Both mythical and terrifying, Little Wolves is a beautifully written tale of extremes, of lives spent in a harsh wilderness beset by drought or blizzard: Lone Mountain, Minnesota. Pregnant Clara Warren, one-time scholar of early Anglo-Saxon literature, has urged her husband, a Lutheran minister, to accept this distant post, drawn to the story of her own beginnings in this place—a mother who dies in the snow, her baby wailing nearby. Clara recalls the fables woven by her father to explain her survival in the world, tales of infants rescued by wolves, a history made of mythology and vague images, but never the true details of her mother's death or her rescue as an infant.
When teenaged Seth Fallon stalks through Lone Mountain carrying a loaded rifle, he stops to knock at Clara's door. She freezes in place in the basement, filled with apprehension and unable to answer. Seth continues on, shooting the sheriff point blank in his patrol car. Seth's lifeless body is discovered later in a field of corn, assumed dead from a self-inflicted gunshot, his pockets full of unspent shells. The town reacts with outrage. Seth is to be buried outside sacred ground, forever an infamous murderer. The sheriff's two sons are left fatherless, their mother mentally ill and housebound.
While the strangely prescient Clara—and the mystery of her beginnings—are the heart of this story, a parallel theme evolves in the reaction of Seth's father, Grizz Fallon, to word of his son's final actions. A rough-hewn individual who loved his son deeply and raised him single-handed after the boy's mother died. Grizz pondered how to breach the distance between them as Seth withdrew into adolescence, leaving the man with sore regrets at his failure.

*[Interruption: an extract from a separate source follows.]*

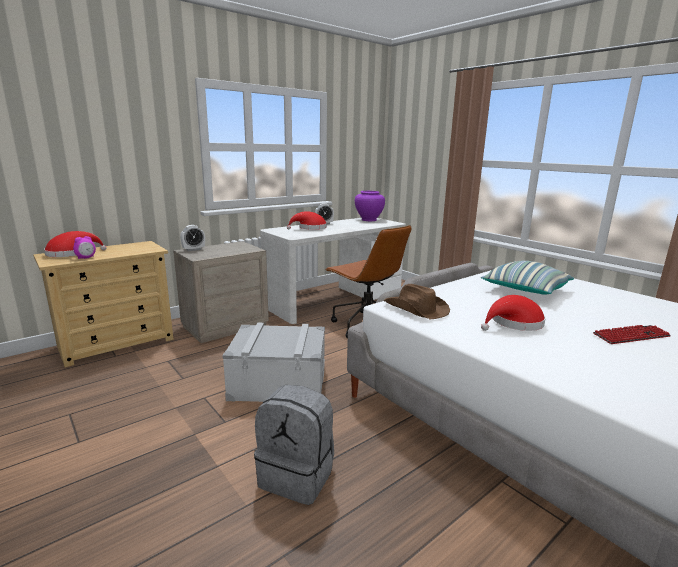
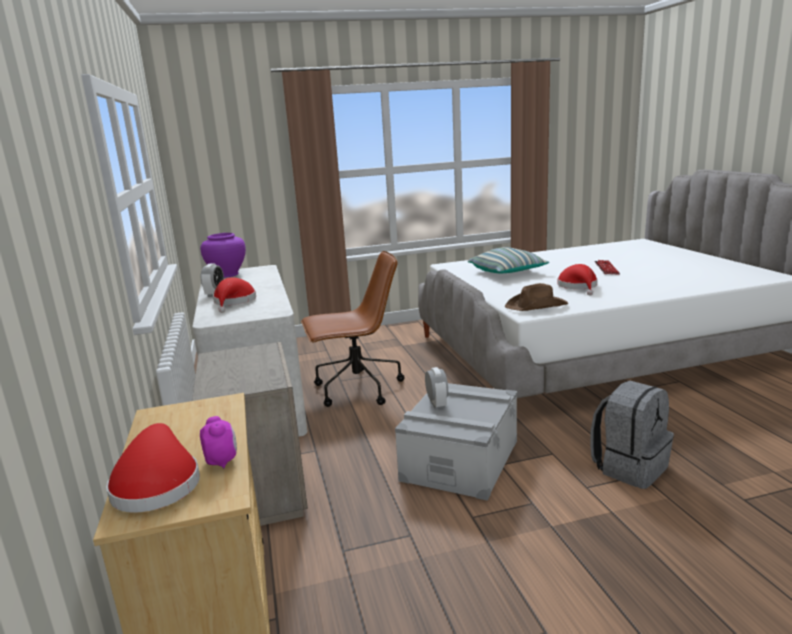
camera: 65 degrees left, 0 degrees up
(193, 249) = (212, 386): alarm clock -> alarm clock (437, 403)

When the wolves draw near in search of Seth, who rescued and protected them, Grizz feels his wounds afresh and worries for the animals should they wander near town. Clara hears the wolves and seeks them out, though they are cautious.
An act of redemption arrives in the guise of another boy, the sheriff's younger son. Given the peculiarity of their first meeting, Grizz begins a tentative relationship with the young boy, who has a learning disability, before it is abruptly ended by his older brother. This unexpected crossing of paths will bear fruit in time, will beget an act of mercy in a moment of great danger. But boy and bereaved father are unaware of this fragile bond when first they meet, the boy tumbling to Grizz's feet in an act of mischief.
Everything about this novel is memorable: its remote setting; the vivid, damaged characters; the questing Clara blooming with child, teacher and near-friend to Seth; Grizz Fallon, grieving father acting to protect his son even after death; a minister struggling to communicate with his reluctant flock. Maltman's prose is vivid and evocative, rendering place and event in striking images, from Clara's fable strewn memories to Fallon's determination to give his son a proper burial. There is mystery, danger and horror in Lone Mountain, ugly secrets to be exposed, the commonplace cruelties of rural life and the twisting of the human psyche perpetrating monstrous acts on the helpless, a young man marching through the streets with a loaded rifle and a young woman about to learn her mother's tragic story. This is a novel to be shared and savored, fiction at its finest, infused with tragedy and truth.